With Emile Smith Rowe and Bukayo Saka arguably Arsenal's two most influential players, it would appear foolish to suggest that the Gunners' Hale End academy graduates aren't getting a chance, but dig a little deeper and that might be the case.

Now, both Smith Rowe and Saka have become fully-fledged England internationals under Mikel Arteta's coaching, and the club have also fielded the nine youngest starting XI's in the Premier League this season, so youth certainly isn't something missing from Arsenal's team.

In fact, a little bit of experience wouldn't go amiss right now to help guide the younger players and set an example.

Either way, Arsenal's youthful exuberance has helped arrest their slide down the table, and a top four finish now seems on the cards.

Smith Rowe, in particular, has come on leaps and bounds recently, and almost everything good that Arsenal do seems to come through him.

Deployed off the left, he's able to cut inside onto his stronger right foot and find pockets of space to execute the neat and tidy passes that have become somewhat of his trademark.

The creative hub of Arsenal's forward line, Smith Rowe has added goals to his game this campaign, while Saka is as reliable as ever off the flank.

However, while those two have accelerated into first-team stardom, a few other academy graduates can't say the same.

Folarin Balogun, Ainsley Maitland-Niles, and now Eddie Nketiah have all expressed a desire to leave the club in the past 12 months.

Last season, Balogun felt he deserved more chances in the first-team, and subsequently held off signing a new deal, before eventually giving in, but he is still open to a move elsewhere.

Maitland-Niles publicly expressed his desire to leave on Instagram over the summer, saying: "All I wanna do is go where I’m wanted and where I’m gonna play," while Nketiah has joined the list of Hale End's academy stars potentially wanting to leave.

His contract expires next summer, and the early indications are that neither player nor the club are desperate for it to be renewed.

So, although Smith Rowe and Saka are obvious exceptions, are Arsenal doing enough to keep their youth stars happy?

Arteta impressed by Smith-Rowe’s response to Odegaard signing

Lack of minutes

Game time is the most valuable commodity for a football player.

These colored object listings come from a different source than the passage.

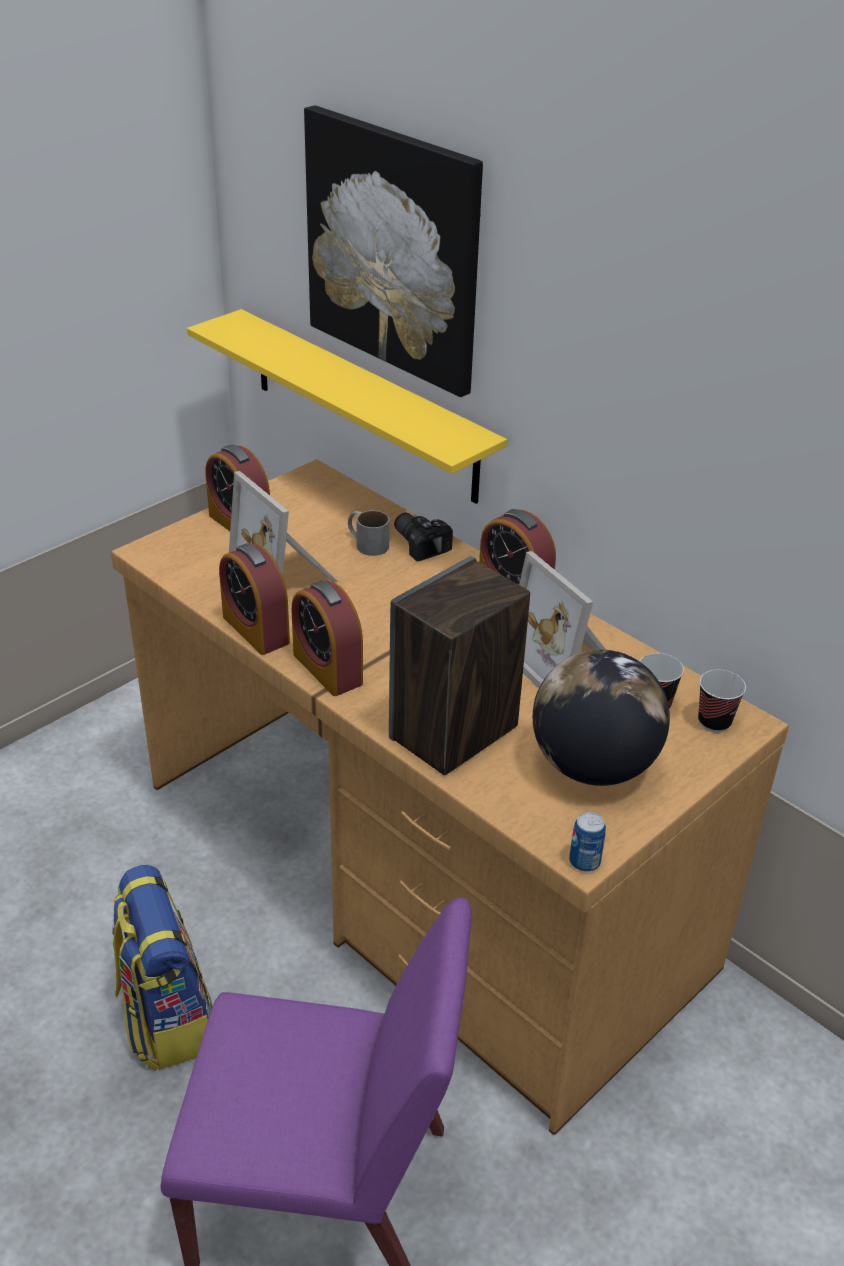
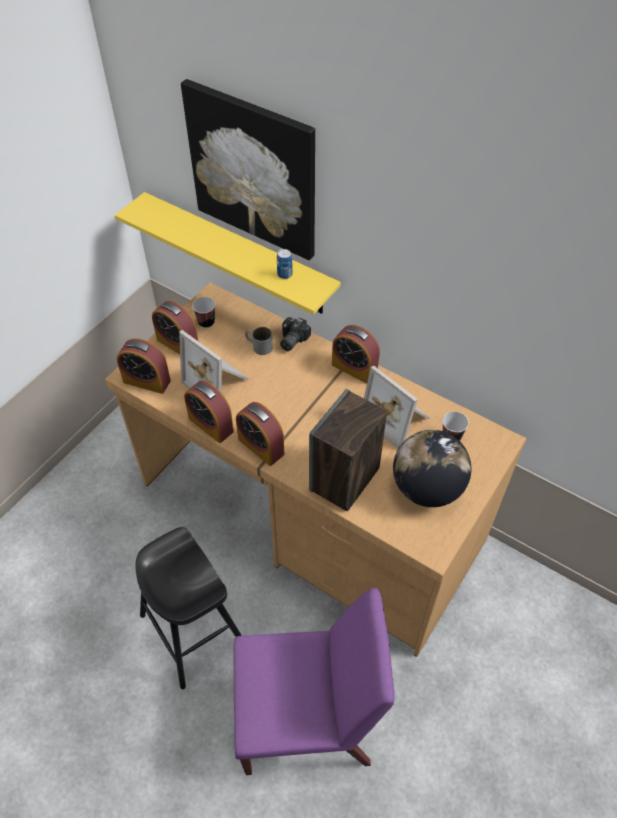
camera: 10 degrees left, 15 degrees up
(165, 1017) = (193, 631): backpack -> black stool
(174, 562) = (147, 381): none -> alarm clock
(421, 543) = (291, 340): camera -> camera turned 105 degrees counterclockwise
(584, 861) = (436, 554): can -> can (284, 274)
(714, 722) = (486, 444): cup -> cup (206, 322)

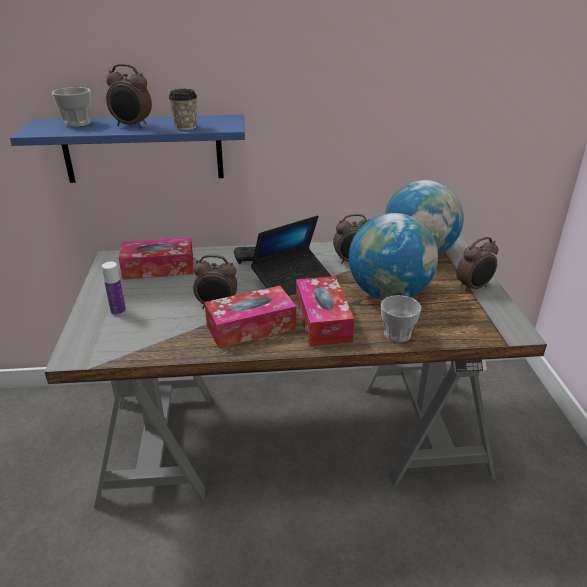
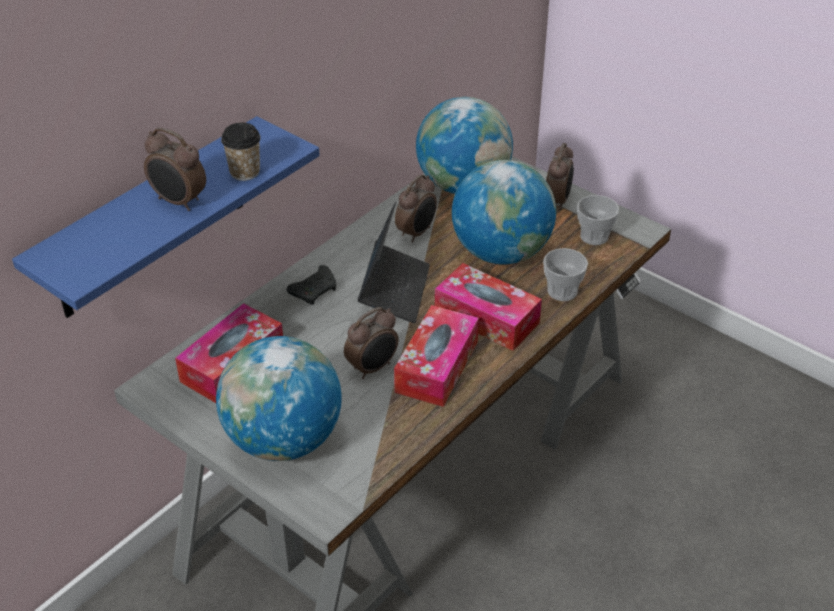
camera: 45 degrees left, 10 degrees up
(77, 123) = (101, 233): cup -> cup (594, 236)
(118, 311) = (283, 439): bottle -> globe
(132, 126) = (179, 202): alarm clock -> alarm clock turned 60 degrees clockwise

They all want to feature as much as possible, but so far this season, Balogun, Maitland-Niles and Nketiah simply haven't played enough to satisfy them.

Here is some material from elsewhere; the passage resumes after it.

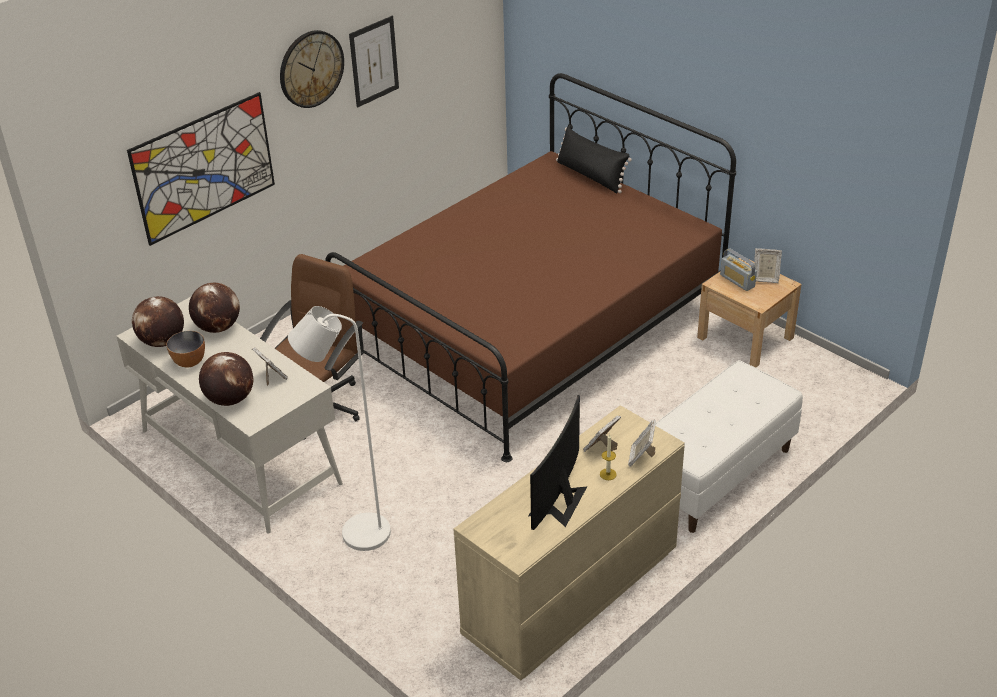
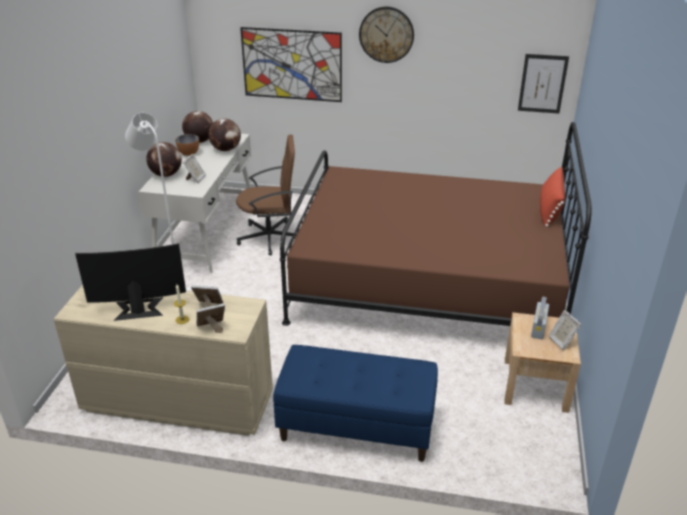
camera: 55 degrees right, 5 degrees down
(374, 61) = (442, 53): picture -> picture (542, 83)
(590, 176) = (549, 209): black pillow -> red pillow
(714, 474) = (355, 428): white bench -> blue bench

If the club want them to stay, then it's something they'll have to fix.

Of course, squad rotation is key, and Balogun in particular faces a struggle to get in ahead of Pierre-Emerick Aubameyang, Alexandre Lacazette, and Nketiah, who should be ahead of him in the pecking order given their relative age and experience, but they all need more action.

Balogun's start in the Premier League opener against Brentford is his only league appearance this season to date, Maitland-Niles has only just come into the team due to injuries to Granit Xhaka and Thomas Partey and has amassed just two league starts this term, while Nketiah is yet to play a single Premier League minute in the 2021/22 season.

All three aren't regulars, and that will have to change.

Can Arsenal do more?

Simply put, yes. They can do more, but it involves trusting young players even if it's risky. Arsenal aren't likely to seriously challenge for a trophy this season, so it's the perfect chance to blood the likes of Balogun in.

Nketiah has perhaps had his chance in the first-team, and Maitland-Niles is a seasoned professional now, but Balogun deserves a shot.

With a stellar record in youth football, including 19 goals in just over 30 games over the past two years, he would add something different to Arsenal's forward line, especially given the age profile of both Aubameyang and Lacazette.

Smith Rowe is now one of the first names on Arsenal's team sheet, but before December 2020, he wasn't given a chance in the first-team. The same could be said for these youngsters, who need an opportunity before they can explode into stars.

Arsenal have one of the best academies in England, and unlike many, they do blood these into the first-team, but there's certainly an argument to be had that says more can be done to help.